Kharkiv in the Dark: A Story of Pre-Invasion Times

I unlock the gate, and the wind slams it shut. I'm already regretting leaving my flat. But I need to get something to eat. No street lights and the road is a mixture of mud, snow, ice, and slippery asphalt. I look up at my building and see a few lights on, the more intelligent people staying home. Torn cardboard boxes are flying everywhere. An empty tram races by through the mixture of snow and mud. A few people in the distance running home while holding tight to their umbrellas. Is it raining? It should be. Miserable and depressed, I imagine this is what it will look like when the Russians invade.

I had a dream the other night of walking alone down this avenue, Pavlova Akademika, at 4 AM. All around me, darkness and in the distance, I could hear hundreds of people chanting. I heard them coming closer and closer, and somehow I knew it wasn't safe for me. I looked left and right for a suitable bush or hole to crawl into and hide away. At the same time, I found myself criticizing myself. "Fight! Fight the fuckers! Don't hide! Throw everything at them!". I keep looking down the avenue to my right, hearing the chants, knowing they're coming closer.
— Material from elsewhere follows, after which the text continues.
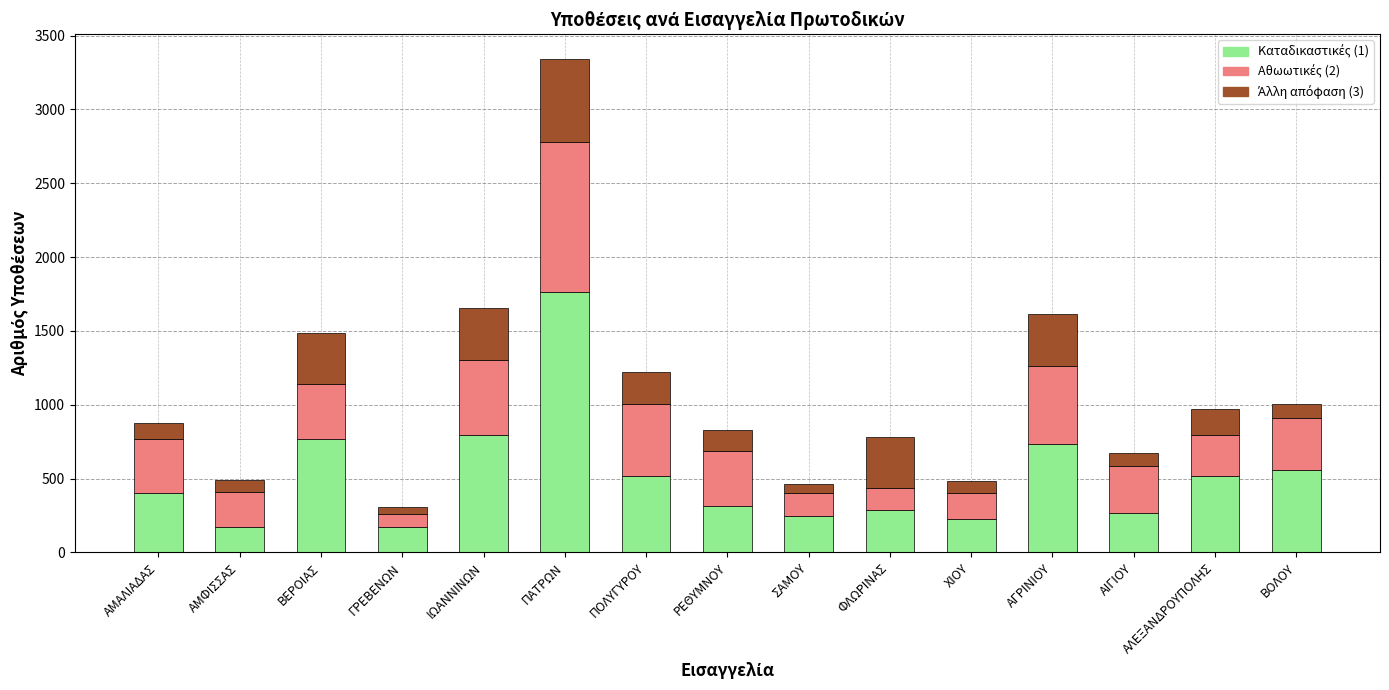

What is the total value across all series at ΡΕΘΥΜΝΟΥ?

828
To my left in the distance, a car flashes its headlights at me, telling me it's slowing down so I can cross. Slowing down, not stopping. A gesture that I've learned to appreciate in fucking Kharkiv, where people drive fast. Where people buy their licenses.

I head to the supermarket by the lit-up but quiet metro station. The metro doors that swing during the day as people enter and exit are now a few glass doors to nowhere. For a moment, the homeless spending their night in the warmth of the Metro down there crosses my mind.
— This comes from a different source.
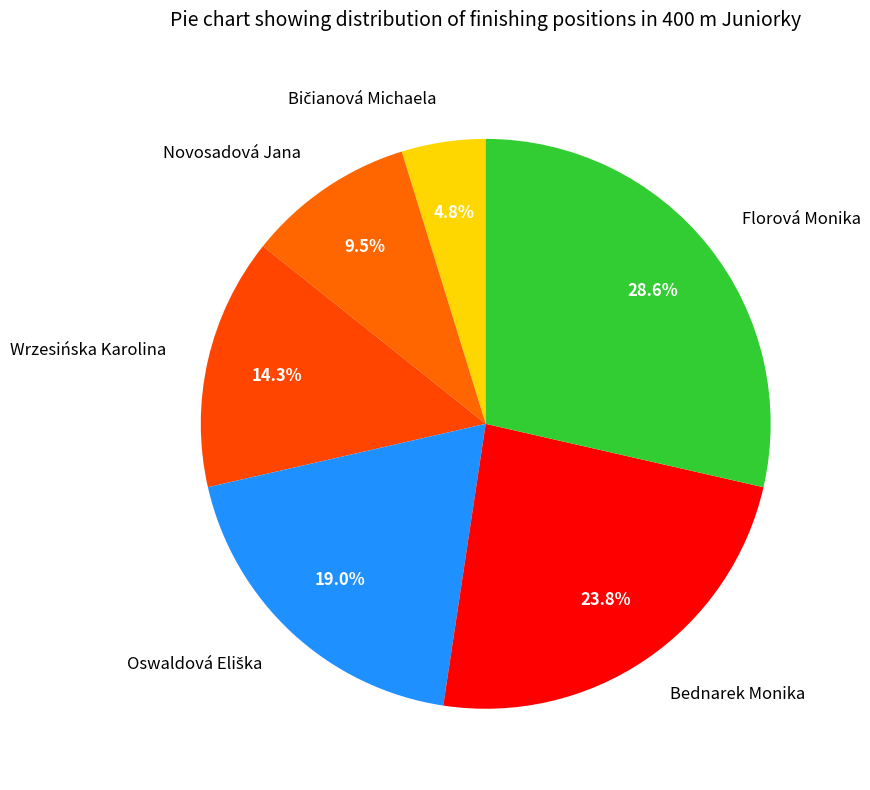

Does any single category account for the majority?

No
In the supermarket, the smell is unpleasant. There are a few people, which makes me feel less lonely in this pre-apocalyptic world. I head for the biscuit section and yogurt section and then for the juice section. I won't eat real food tonight. Instead, I'm going to snack this one out. Time to pay, and before me is a Chinese guy speaking Russian. Heavy Chinese accent, but it's Russian, and I find myself well impressed. The cashier seems unfazed. My turn, the infamous repetitive line "Paket? Kard?" and my monotonous response, "Da, Paketa, Kard." Got two of these words right, but she understands me. She scans a plastic bag and turns the credit card terminal to me. "Spasiba. Paka," and I'm out of there, back in the windy, depressing darkness. My boots are tied tight as I watch my steps on the icy asphalt. Is this how it will be when the Russians invade?

From where will they come? From where I heard the chants or the car flash its headlights at me? Or from above? Or from everywhere? North, East, South, and above? What will be of all this? The buildings, the streets, the empty tram, the Russian-speaking Chinese man? The grumpy cashier, babushka? What would she think of my dream? Would I share it with her if I knew her language? What about the lights? Will they still burn at night? Will the slippery ice still matter? Will it keep on melting, or will the seasons stop being? Will it stay winter? The Russian tanks can come from the East as long as it's winter. Will they come from the East? But the North is closer! I stand there looking around me, feeling like I'm all there is now. Me and fucking Kharkiv. At this moment, I am fucking Kharkiv.

A woman's laughter in the distance by my company's building. A man holding her tight, kissing her neck. I walk up to the entrance and stare at the guard, who stares back at me but isn't threatened. What is he thinking? Does he know what I'm thinking? 'Fucking Kharkiv'? 'Fucking Russia'? 'Who's the weirdo?' 'Why do I get all the weirdos?' I smirk at the idea that I've never entered this building. That they don't even know that I'm here. That they think I'm in Israel, working from my living room. But I'm here, right here, and the Russians will invade. And only I know that when it happens, I don't plan to leave.